Dataset entries

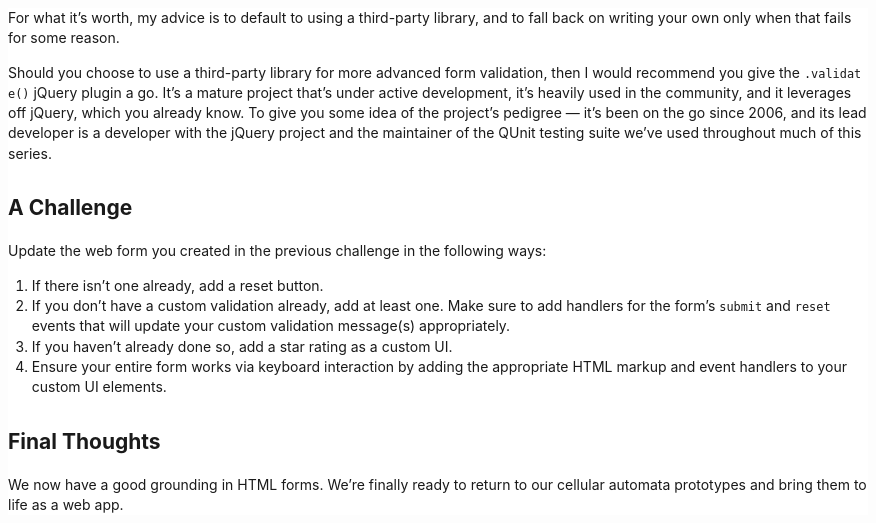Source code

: For what it’s worth, my advice is to default to using a third-party library, and to fall back on writing your own only when that fails for some reason.

Should you choose to use a third-party library for more advanced form validation, then I would recommend you give the `.validate()` jQuery plugin a go. It’s a mature project that’s under active development, it’s heavily used in the community, and it leverages off jQuery, which you already know. To give you some idea of the project’s pedigree — it’s been on the go since 2006, and its lead developer is a developer with the jQuery project and the maintainer of the QUnit testing suite we’ve used throughout much of this series.

## A Challenge

Update the web form you created in the previous challenge in the following ways:

1.  If there isn’t one already, add a reset button.
2.  If you don’t have a custom validation already, add at least one. Make sure to add handlers for the form’s `submit` and `reset` events that will update your custom validation message(s) appropriately.
3.  If you haven’t already done so, add a star rating as a custom UI.
4.  Ensure your entire form works via keyboard interaction by adding the appropriate HTML markup and event handlers to your custom UI elements.

## Final Thoughts

We now have a good grounding in HTML forms. We’re finally ready to return to our cellular automata prototypes and bring them to life as a web app.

### WHAT THIS TASK INVOLVES
Can you quote the data word for word, from the line containing "## A Challenge" through the end, including both of those lines?

### SOLUTION FOR THIS EXERCISE
## A Challenge

Update the web form you created in the previous challenge in the following ways:

1.  If there isn’t one already, add a reset button.
2.  If you don’t have a custom validation already, add at least one. Make sure to add handlers for the form’s `submit` and `reset` events that will update your custom validation message(s) appropriately.
3.  If you haven’t already done so, add a star rating as a custom UI.
4.  Ensure your entire form works via keyboard interaction by adding the appropriate HTML markup and event handlers to your custom UI elements.

## Final Thoughts

We now have a good grounding in HTML forms. We’re finally ready to return to our cellular automata prototypes and bring them to life as a web app.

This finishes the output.